Além disso, atingiam não apenas a pessoa que praticasse a conduta proibida, se fosse homem, mas também a sua descendência (filhos e netos): “e em qualquer desses casos acima declarados, onde os filhos são exclusos da herança do pai, se forem varões, ficarão infamados para sempre, de maneira que nunca possão haver honra de Cavaleria, nem de outra dignidade, nem Officio; nem poderão herdar a parente, nem a estranho abintestado, nem per testamento em que fiquem herdeiros, nem poderão haver cousa alguma, que lhes seja dada, ou deixada, assi entre vivos, como em ultima vontade, salvo sendo primeiro restituídos à sua primeira fama e stado. E eta pena haverão pela maldade que seu pai commetteo. E o mesmo será nos netos somente, cujo avô commetteo o dito crime”.

Contudo, se a pessoa que praticasse a conduta proibida fosse mulher, o tratamento era diferente: “porém isto não haverá lugar quando as mães commetterem a tal madade, por que nesse caso a pena e infamia desta Ordenação não passará dos filhos”.

Para as filhas dos traidores também existia previsão de tratamento diferenciado em relação aos filhos: “as filhas de taes traidores poderão herdar às suas mãis, e aos outros parentes, assi per linha direita ascendentes e descendentes, como per linha transversal, e a qualquer outros estranhos, assi abintestado o que diretamente lhes pertencer, como per testamento ou qualquer outro justo titulo de ultima vontade, ou de entre vivos”.

A sua morte, resgatada a partir do período republicano, inspirou um olhar mais humano sob o direito penal brasileiro, eis que todo o processo até a sua condenação foi extremamente desumano e o cumprimento da sua sentença de morte ocorreu de forma abominável, com a clara intenção de chocar toda a sociedade mineira. 

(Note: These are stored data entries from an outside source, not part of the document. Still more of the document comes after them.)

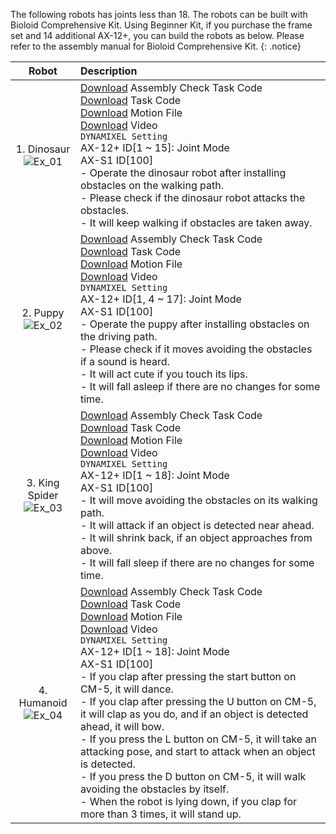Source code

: The following robots has joints less than 18.  The robots can be built with Bioloid Comprehensive Kit. Using Beginner Kit, if you purchase the frame set and 14 additional AX-12+, you can build the robots as below. Please refer to the assembly manual for Bioloid Comprehensive Kit.
{: .notice}

|Robot|Description|
|:---:|:---|
|1. Dinosaur<br />![Ex_01][img_adv_ex_01]|[Download][adv_ex_1-1] Assembly Check Task Code<br />[Download][adv_ex_1-2] Task Code<br />[Download][adv_ex_1-3] Motion File<br />[Download][adv_ex_1-4] Video<br />`DYNAMIXEL Setting`<br />AX-12+ ID[1 ~ 15]: Joint Mode<br />AX-S1 ID[100]<br />- Operate the dinosaur robot after installing obstacles on the walking path.<br />- Please check if the dinosaur robot attacks the obstacles.<br />- It will keep walking if obstacles are taken away.|
|2. Puppy<br />![Ex_02][img_adv_ex_02]|[Download][adv_ex_2-1] Assembly Check Task Code<br />[Download][adv_ex_2-2] Task Code<br />[Download][adv_ex_2-3] Motion File<br />[Download][adv_ex_2-4] Video<br /> `DYNAMIXEL Setting`<br />AX-12+ ID[1, 4 ~ 17]: Joint Mode<br />AX-S1 ID[100]<br />- Operate the puppy after installing obstacles on the driving path.<br />- Please check if it moves avoiding the obstacles if a sound is heard.<br />- It will act cute if you touch its lips.<br />- It will fall asleep if there are no changes for some time.|
|3. King Spider<br />![Ex_03][img_adv_ex_03]|[Download][adv_ex_3-1] Assembly Check Task Code<br />[Download][adv_ex_3-2] Task Code<br />[Download][adv_ex_3-3] Motion File<br />[Download][adv_ex_3-4] Video<br /> `DYNAMIXEL Setting`<br />AX-12+ ID[1 ~ 18]: Joint Mode<br />AX-S1 ID[100]<br />- It will move avoiding the obstacles on its walking path.<br />- It will attack if an object is detected near ahead.<br />- It will shrink back, if an object approaches from above.<br />- It will fall sleep if there are no changes for some time.|
|4. Humanoid<br />![Ex_04][img_adv_ex_04]|[Download][adv_ex_4-1] Assembly Check Task Code<br />[Download][adv_ex_4-2] Task Code<br />[Download][adv_ex_4-3] Motion File<br />[Download][adv_ex_4-4] Video<br /> `DYNAMIXEL Setting`<br />AX-12+ ID[1 ~ 18]: Joint Mode<br />AX-S1 ID[100]<br />- If you clap after pressing the start button on CM-5, it will dance.<br />- If you clap after pressing the U button on CM-5, it will clap as you do, and if an object is detected ahead, it will bow.<br />- If you press the L button on CM-5, it will take an attacking pose, and start to attack when an object is detected.<br />- If you press the D button on CM-5, it will walk avoiding the obstacles by itself.<br />- When the robot is lying down, if you clap for more than 3 times, it will stand up.|


[img_adv_ex_01]: /assets/images/edu/bioloid/bioloid_advanced_dinosaur.jpg
[img_adv_ex_02]: /assets/images/edu/bioloid/bioloid_advanced_puppy.jpg
[img_adv_ex_03]: /assets/images/edu/bioloid/bioloid_advanced_kingspider.jpg
[img_adv_ex_04]: /assets/images/edu/bioloid/bioloid_advanced_humanoid.jpg

[adv_ex_1-1]: http://support.robotis.com/en/baggage_files/bioloid/bio_cmp_dinosaur_check_en.tsk
[adv_ex_1-2]: http://support.robotis.com/en/baggage_files/bioloid/bio_cmp_dinosaur_en.tsk
[adv_ex_1-3]: http://support.robotis.com/en/baggage_files/bioloid/bio_cmp_dinosaur_en.mtn
[adv_ex_1-4]: https://www.dropbox.com/s/116km4n144n3cax/2_10.wmv?dl=0
[adv_ex_2-1]: http://support.robotis.com/en/baggage_files/bioloid/bio_cmp_puppy_check_en.tsk
[adv_ex_2-2]: http://support.robotis.com/en/baggage_files/bioloid/bio_cmp_puppy_en.tsk
[adv_ex_2-3]: http://support.robotis.com/en/baggage_files/bioloid/bio_cmp_puppy_en.mtn
[adv_ex_2-4]: https://www.dropbox.com/s/iemos074yusb15n/2_9.wmv?dl=0
[adv_ex_3-1]: http://support.robotis.com/en/baggage_files/bioloid/bio_cmp_kingspider_check_en.tsk
[adv_ex_3-2]: http://support.robotis.com/en/baggage_files/bioloid/bio_cmp_kingspider_en.tsk
[adv_ex_3-3]: http://support.robotis.com/en/baggage_files/bioloid/bio_cmp_kingspider_en.mtn
[adv_ex_3-4]: https://www.dropbox.com/s/d0llb2kzai4cq0r/2_11.wmv?dl=0
[adv_ex_4-1]: http://support.robotis.com/en/baggage_files/bioloid/bio_cmp_humanoid_check_en.tsk
[adv_ex_4-2]: http://support.robotis.com/en/baggage_files/bioloid/bio_cmp_humanoid_en.tsk
[adv_ex_4-3]: http://support.robotis.com/en/baggage_files/bioloid/bio_cmp_humanoid_en.mtn
[adv_ex_4-4]: https://www.dropbox.com/s/lcq5cw0sm1m666m/2_12.wmv?dl=0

Sabe-se que após a delação de Joaquim Silvério dos Reis, Tiradentes foi preso no Rio de Janeiro em 10 de maio de 1789, e posteriormente levado para Ilha das Cobras, onde ficou preso por três anos, sendo condenado à morte em 1791.

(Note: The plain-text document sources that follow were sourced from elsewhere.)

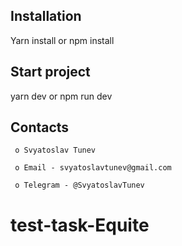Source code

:  Installation
  ------------

  Yarn install
or npm install
  
  Start project
  ------------
yarn dev
or npm run dev


  Contacts
  --------

     o Svyatoslav Tunev

     o Email - svyatoslavtunev@gmail.com

     o Telegram - @SvyatoslavTunev

  
# test-task-Equite
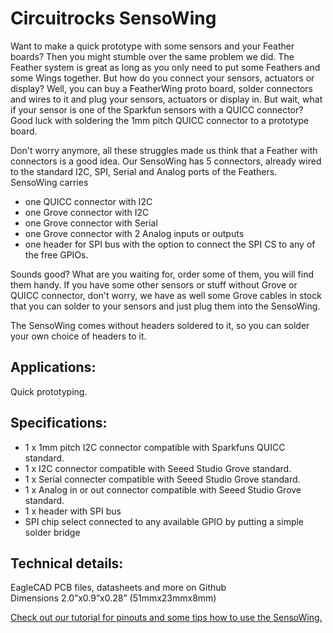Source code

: # Circuitrocks SensoWing

Want to make a quick prototype with some sensors and your Feather boards? Then you might stumble over the same problem we did. 
The Feather system is great as long as you only need to put some Feathers and some Wings together. But how do you connect your sensors, actuators or display?
Well, you can buy a FeatherWing proto board, solder connectors and wires to it and plug your sensors, actuators or display in. But wait, what if your sensor is one of the Sparkfun sensors with a QUICC connector? Good luck with soldering the 1mm pitch QUICC connector to a prototype board.

Don't worry anymore, all these struggles made us think that a Feather with connectors is a good idea.
Our SensoWing has 5 connectors, already wired to the standard I2C, SPI, Serial and Analog ports of the Feathers.
SensoWing carries
- one QUICC connector with I2C
- one Grove connector with I2C
- one Grove connector with Serial
- one Grove connector with 2 Analog inputs or outputs
- one header for SPI bus with the option to connect the SPI CS to any of the free GPIOs.

Sounds good?
What are you waiting for, order some of them, you will find them handy.
If you have some other sensors or stuff without Grove or QUICC connector, don't worry, we have as well some Grove cables in stock that you can solder to your sensors and just plug them into the SensoWing.

The SensoWing comes without headers soldered to it, so you can solder your own choice of headers to it.

## Applications:
Quick prototyping.

## Specifications:
- 1 x 1mm pitch I2C connector compatible with Sparkfuns QUICC standard.
- 1 x I2C connector compatible with Seeed Studio Grove standard.
- 1 x Serial connecter compatible with Seeed Studio Grove standard.
- 1 x Analog in or out connector compatible with Seeed Studio Grove standard.
- 1 x header with SPI bus
- SPI chip select connected to any available GPIO by putting a simple solder bridge

## Technical details:
EagleCAD PCB files, datasheets and more on Github    
Dimensions 2.0”x0.9”x0.28” (51mmx23mmx8mm)

[Check out our tutorial for pinouts and some tips how to use the SensoWing.](https://learn.circuit.rocks/circuitrocks-sensowing)


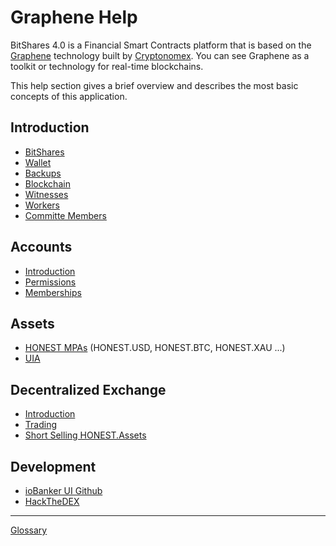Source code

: # Graphene Help

BitShares 4.0 is a Financial Smart Contracts platform that is based on the
[Graphene](https://github.com/cryptonomex/graphene) technology built by
[Cryptonomex](http://cryptonomex.com). You can see Graphene as a toolkit or
technology for real-time blockchains.

This help section gives a brief overview and describes the most basic concepts
of this application.

## Introduction
 * [BitShares](introduction/bitshares.md)
 * [Wallet](introduction/wallets.md)
 * [Backups](introduction/backups.md)
 * [Blockchain](introduction/blockchain.md)
 * [Witnesses](introduction/witness.md)
 * [Workers](introduction/workers.md)
 * [Committe Members](introduction/committee.md)

## Accounts
 * [Introduction](accounts/general.md)
 * [Permissions](accounts/permissions.md)
 * [Memberships](accounts/membership.md)

## Assets
 * [HONEST MPAs](assets/mpa.md) (HONEST.USD, HONEST.BTC, HONEST.XAU ...)
 * [UIA](assets/uia.md)

## Decentralized Exchange
 * [Introduction](dex/introduction.md)
 * [Trading](dex/trading.md)
 * [Short Selling HONEST.Assets](dex/shorting.md)

## Development
 * [ioBanker UI Github](https://github.com/ioBanker/bitshares-ui)
 * [HackTheDEX](introduction/hackthedex.md)

----------
[Glossary](glossary.md)
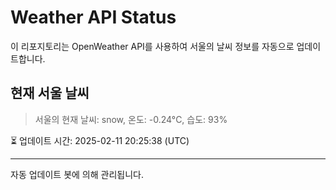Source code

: 
# Weather API Status

이 리포지토리는 OpenWeather API를 사용하여 서울의 날씨 정보를 자동으로 업데이트합니다.

## 현재 서울 날씨
> 서울의 현재 날씨: snow, 온도: -0.24°C, 습도: 93%

⏳ 업데이트 시간: 2025-02-11 20:25:38 (UTC)

---
자동 업데이트 봇에 의해 관리됩니다.
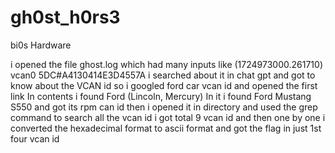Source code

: # gh0st_h0rs3
bi0s Hardware

i opened the file ghost.log which had many inputs like (1724973000.261710) vcan0 5DC#A4130414E3D4557A 
i searched about it in chat gpt and got to know about the VCAN id so i googled ford car vcan id and opened the  first link
In contents i found  Ford (Lincoln, Mercury)
In it i found Ford Mustang S550 and got its rpm can id then i opened it in directory and used the grep command to search all the vcan id 
i got total 9 vcan id and then one by one i converted the hexadecimal format to ascii format and
got the flag in just 1st four vcan id
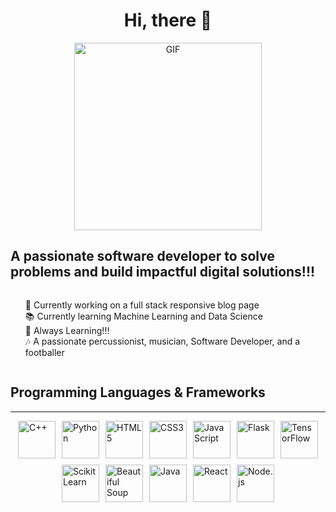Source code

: <div align="center">
  <h1>Hi, there 👋</h1>
  <img src="https://media1.giphy.com/media/v1.Y2lkPTc5MGI3NjExZDB5aGpvZWh0aWJydXM0MXlybnZzaDU1bGtsOGNveHd3aXpyaDI4NSZlcD12MV9pbnRlcm5hbF9naWZfYnlfaWQmY3Q9Zw/ZVik7pBtu9dNS/giphy.gif" alt="GIF" width="300" />
</div>

<h2>A passionate software developer to solve problems and build impactful digital solutions!!!</h2>

<ul style="list-style: none; text-align: left; display: inline-block;">
  <li>🌱 Currently working on a full stack responsive blog page</li>
  <li>📚 Currently learning Machine Learning and Data Science</li>
  <li>🚀 Always Learning!!!</li>
  <li>🎶 A passionate percussionist, musician, Software Developer, and a footballer</li>
</ul>

<div>
  <h2>Programming Languages & Frameworks</h2>
  <hr />
  <div style="display: flex; flex-wrap: wrap; justify-content: center; align-items: center; gap: 10px;">
    <img src="https://img.icons8.com/color/60/000000/c-plus-plus-logo.png" alt="C++" width="60" height="60" />
    <img src="https://img.icons8.com/color/60/000000/python.png" alt="Python" width="60" height="60" />
    <img src="https://img.icons8.com/color/60/000000/html-5--v1.png" alt="HTML5" width="60" height="60" />
    <img src="https://img.icons8.com/color/60/000000/css3.png" alt="CSS3" width="60" height="60" />
    <img src="https://img.icons8.com/color/60/000000/javascript.png" alt="JavaScript" width="60" height="60" />
    <img src="https://img.icons8.com/?size=256&id=MHcMYTljfKOr&format=png" alt="Flask" width="60" height="60" />
    <img src="https://img.icons8.com/color/60/000000/tensorflow.png" alt="TensorFlow" width="60" height="60" />
    <img src="https://icon.icepanel.io/Technology/svg/scikit-learn.svg" alt="Scikit Learn" width="60" height="60" />
    <img src="https://app.matatika.com/assets/images/datasource/tap-beautifulsoup.png" alt="Beautiful Soup" width="60" height="60" />
    <img src="https://img.icons8.com/color/60/000000/java-coffee-cup-logo.png" alt="Java" width="60" height="60" />
    <img src="https://img.icons8.com/color/60/000000/react-native.png" alt="React" width="60" height="60" />
    <img src="https://img.icons8.com/color/60/000000/nodejs.png" alt="Node.js" width="60" height="60" />
  </div>
</div>
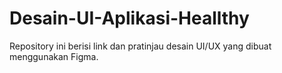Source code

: # Desain-UI-Aplikasi-Heallthy
Repository ini berisi link dan pratinjau desain UI/UX yang dibuat menggunakan Figma.
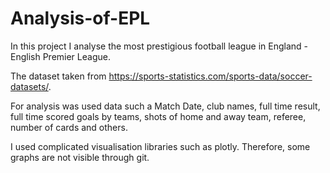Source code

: # Analysis-of-EPL
In this project I analyse the most prestigious football league in England - English Premier League.

The dataset taken from https://sports-statistics.com/sports-data/soccer-datasets/.

For analysis was used data such a Match Date, club names, full time result, full time scored goals by teams, shots of home and away team, referee, number of cards and others.

I used complicated visualisation libraries such as plotly. Therefore, some graphs are not visible through git.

Após todo esse tempo de prisão, foi morto na forca, em 21 de abril de 1792, decapitado e esquartejado para que sua cabeça fosse exposta em praça pública, como forma de aviso a quem viesse contrariar os interesses da Colônia, constando da sua sentença: “Joaquim José da Silva Xavier — Morte natural, levada a cabeça para Vila Rica e os quartos para as estradas de Minas, principalmente na Varginha e Cebolas; infâmia para os filhos e netos, confisco de bens, casa arrasada e salgada, e no meio das ruínas um padrão, que declare o motivo”.

Esse fato abre portas para que pensemos na importância do devido processo legal, dos princípios do in dubio pro reo, da ampla defesa e do contraditório, e da proibição de pena capital e de qualquer tipo de pena cruel ou desumana no direito brasileiro, pois tais proteções individuais, infelizmente ainda hoje tão injustamente atacadas, resguardam o indivíduo e toda a sociedade de pagar com a própria vida pelas injustiças e abusos do Estado e seus agentes. 

Outro ponto importante que se pode abordar com a história de Tiradentes é justamente a utilização do instituto da delação premiada em época tão distante da que a prática foi regulada. Como mencionado, o processo contra Tiradentes só teve início após a delação de Silvério dos Reis que entregou o movimento em troca de perdão das dívidas que tinha com a Coroa Portuguesa. 

Portanto, apesar de parecer recente a utilização de benefícios para quem delata autores de crime, discussão reacendida por conta da operação denominada “Lava Jato”, tal instituto é utilizado desde o período colonial, sendo previsto, inclusive, na legislação que tratava do crime de lesa-majestade: “E quanto ao que fizer conselho e confederação contra o Rey, se logo sem algum espaço, e antes que per outrem seja descoberto, elle o descobrir, merece perdão. E ainda por isso lhe deve ser feita mercê, segundo o caso merecer, se elle não foi o principal tratador desse conselho e confederação”.

Com isso podemos notar como acontecimentos históricos como esse influenciaram e continuam influenciando a formação do direito na atualidade, motivo pelo qual é tão importante ter conhecimento sobre a história do Brasil.